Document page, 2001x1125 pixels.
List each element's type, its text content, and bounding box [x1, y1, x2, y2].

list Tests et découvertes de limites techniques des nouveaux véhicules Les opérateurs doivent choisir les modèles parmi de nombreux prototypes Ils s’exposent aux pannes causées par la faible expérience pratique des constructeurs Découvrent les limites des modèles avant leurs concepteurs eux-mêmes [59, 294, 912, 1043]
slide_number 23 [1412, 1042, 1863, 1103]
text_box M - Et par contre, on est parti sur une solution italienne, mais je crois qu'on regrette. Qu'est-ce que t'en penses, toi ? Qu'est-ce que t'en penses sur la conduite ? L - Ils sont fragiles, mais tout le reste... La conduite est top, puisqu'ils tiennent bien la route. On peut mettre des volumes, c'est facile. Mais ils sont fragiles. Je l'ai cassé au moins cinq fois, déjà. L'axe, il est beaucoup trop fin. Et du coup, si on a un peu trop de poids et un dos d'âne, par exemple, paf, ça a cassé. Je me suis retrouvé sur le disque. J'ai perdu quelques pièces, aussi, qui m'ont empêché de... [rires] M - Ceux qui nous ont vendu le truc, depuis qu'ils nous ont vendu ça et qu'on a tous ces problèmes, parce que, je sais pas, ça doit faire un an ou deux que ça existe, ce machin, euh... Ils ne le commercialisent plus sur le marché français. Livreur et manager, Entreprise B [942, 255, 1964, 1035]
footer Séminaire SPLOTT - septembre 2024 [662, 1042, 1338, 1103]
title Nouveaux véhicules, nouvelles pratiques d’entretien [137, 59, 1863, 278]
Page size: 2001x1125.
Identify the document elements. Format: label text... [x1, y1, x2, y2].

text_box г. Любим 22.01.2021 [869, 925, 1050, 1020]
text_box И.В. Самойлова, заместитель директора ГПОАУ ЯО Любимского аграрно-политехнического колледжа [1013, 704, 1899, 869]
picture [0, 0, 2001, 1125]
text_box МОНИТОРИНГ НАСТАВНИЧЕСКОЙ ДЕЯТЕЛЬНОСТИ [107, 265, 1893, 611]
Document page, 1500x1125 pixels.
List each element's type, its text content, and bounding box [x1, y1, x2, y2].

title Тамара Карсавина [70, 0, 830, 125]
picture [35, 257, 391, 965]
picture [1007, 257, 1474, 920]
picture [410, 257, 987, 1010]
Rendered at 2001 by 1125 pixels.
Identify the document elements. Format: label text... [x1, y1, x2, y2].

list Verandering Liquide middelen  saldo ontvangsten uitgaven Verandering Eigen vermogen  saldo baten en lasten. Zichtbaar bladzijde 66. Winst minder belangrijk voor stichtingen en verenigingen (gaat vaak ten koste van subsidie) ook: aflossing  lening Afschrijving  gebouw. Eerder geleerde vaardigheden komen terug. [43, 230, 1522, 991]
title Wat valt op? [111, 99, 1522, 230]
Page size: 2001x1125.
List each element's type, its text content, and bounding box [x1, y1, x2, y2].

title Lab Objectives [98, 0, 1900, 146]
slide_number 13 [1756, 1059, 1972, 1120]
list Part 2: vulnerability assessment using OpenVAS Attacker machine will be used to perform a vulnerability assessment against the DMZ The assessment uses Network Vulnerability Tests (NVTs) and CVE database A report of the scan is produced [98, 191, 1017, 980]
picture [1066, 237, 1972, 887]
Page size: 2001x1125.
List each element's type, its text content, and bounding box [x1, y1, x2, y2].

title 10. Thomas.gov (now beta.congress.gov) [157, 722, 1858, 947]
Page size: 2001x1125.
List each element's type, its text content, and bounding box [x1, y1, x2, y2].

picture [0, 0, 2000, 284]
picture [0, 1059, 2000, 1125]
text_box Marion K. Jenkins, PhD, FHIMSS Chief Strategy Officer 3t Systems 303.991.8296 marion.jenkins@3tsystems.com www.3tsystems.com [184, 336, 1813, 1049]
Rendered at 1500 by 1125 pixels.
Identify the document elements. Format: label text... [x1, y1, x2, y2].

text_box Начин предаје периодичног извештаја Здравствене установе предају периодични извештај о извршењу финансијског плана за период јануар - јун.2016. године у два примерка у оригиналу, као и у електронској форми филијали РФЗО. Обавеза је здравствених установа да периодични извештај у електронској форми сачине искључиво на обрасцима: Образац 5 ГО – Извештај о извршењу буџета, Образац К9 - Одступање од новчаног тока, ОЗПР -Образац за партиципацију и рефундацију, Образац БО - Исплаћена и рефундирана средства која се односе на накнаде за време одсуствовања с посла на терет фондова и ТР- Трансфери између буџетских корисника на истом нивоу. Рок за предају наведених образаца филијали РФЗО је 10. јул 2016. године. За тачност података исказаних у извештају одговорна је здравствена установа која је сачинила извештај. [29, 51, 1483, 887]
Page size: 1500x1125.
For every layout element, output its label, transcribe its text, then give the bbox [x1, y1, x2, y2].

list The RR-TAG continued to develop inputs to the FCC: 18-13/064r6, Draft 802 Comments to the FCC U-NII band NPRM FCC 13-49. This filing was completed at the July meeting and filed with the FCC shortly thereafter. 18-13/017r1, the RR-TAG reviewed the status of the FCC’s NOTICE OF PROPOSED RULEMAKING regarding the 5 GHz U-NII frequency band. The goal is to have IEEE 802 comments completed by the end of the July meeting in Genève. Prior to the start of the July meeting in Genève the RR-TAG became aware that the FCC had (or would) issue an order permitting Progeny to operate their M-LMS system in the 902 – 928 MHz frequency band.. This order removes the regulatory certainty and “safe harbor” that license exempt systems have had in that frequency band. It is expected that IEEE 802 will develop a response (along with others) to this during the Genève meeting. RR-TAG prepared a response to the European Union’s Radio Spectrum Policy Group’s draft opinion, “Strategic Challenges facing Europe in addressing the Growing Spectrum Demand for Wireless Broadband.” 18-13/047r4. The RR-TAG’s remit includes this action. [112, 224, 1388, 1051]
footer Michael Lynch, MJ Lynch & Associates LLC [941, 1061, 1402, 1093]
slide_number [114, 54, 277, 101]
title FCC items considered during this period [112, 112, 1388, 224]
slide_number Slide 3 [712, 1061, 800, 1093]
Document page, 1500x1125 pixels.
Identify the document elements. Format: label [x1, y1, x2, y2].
━━━━━━━━━━━━━━━━━━━━━━━━━━━━━━
Select from the material above each line in which the string "Rendered" appears, and list those lines.

EXERCISE RESPONSE:
Rendered at 2001 by 1125 pixels.
Rendered at 1500 by 1125 pixels.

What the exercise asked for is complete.